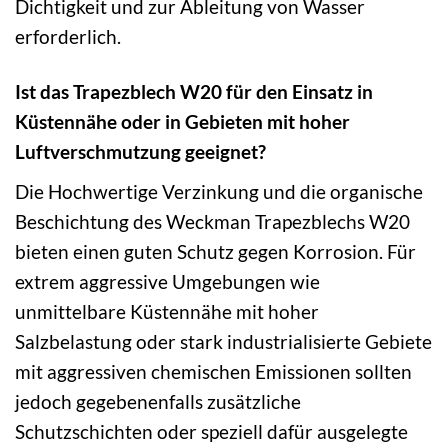
Dichtigkeit und zur Ableitung von Wasser
erforderlich.
Ist das Trapezblech W20 für den Einsatz in
Küstennähe oder in Gebieten mit hoher
Luftverschmutzung geeignet?
Die Hochwertige Verzinkung und die organische
Beschichtung des Weckman Trapezblechs W20
bieten einen guten Schutz gegen Korrosion. Für
extrem aggressive Umgebungen wie
unmittelbare Küstennähe mit hoher
Salzbelastung oder stark industrialisierte Gebiete
mit aggressiven chemischen Emissionen sollten
jedoch gegebenenfalls zusätzliche
Schutzschichten oder speziell dafür ausgelegte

################

Copy out every line of German text from the material above, keeping each word, capital letter, and line break as it appears. Leave out the picture.

Output ::
Dichtigkeit und zur Ableitung von Wasser
erforderlich.
Ist das Trapezblech W20 für den Einsatz in
Küstennähe oder in Gebieten mit hoher
Luftverschmutzung geeignet?
Die Hochwertige Verzinkung und die organische
Beschichtung des Weckman Trapezblechs W20
bieten einen guten Schutz gegen Korrosion. Für
extrem aggressive Umgebungen wie
unmittelbare Küstennähe mit hoher
Salzbelastung oder stark industrialisierte Gebiete
mit aggressiven chemischen Emissionen sollten
jedoch gegebenenfalls zusätzliche
Schutzschichten oder speziell dafür ausgelegte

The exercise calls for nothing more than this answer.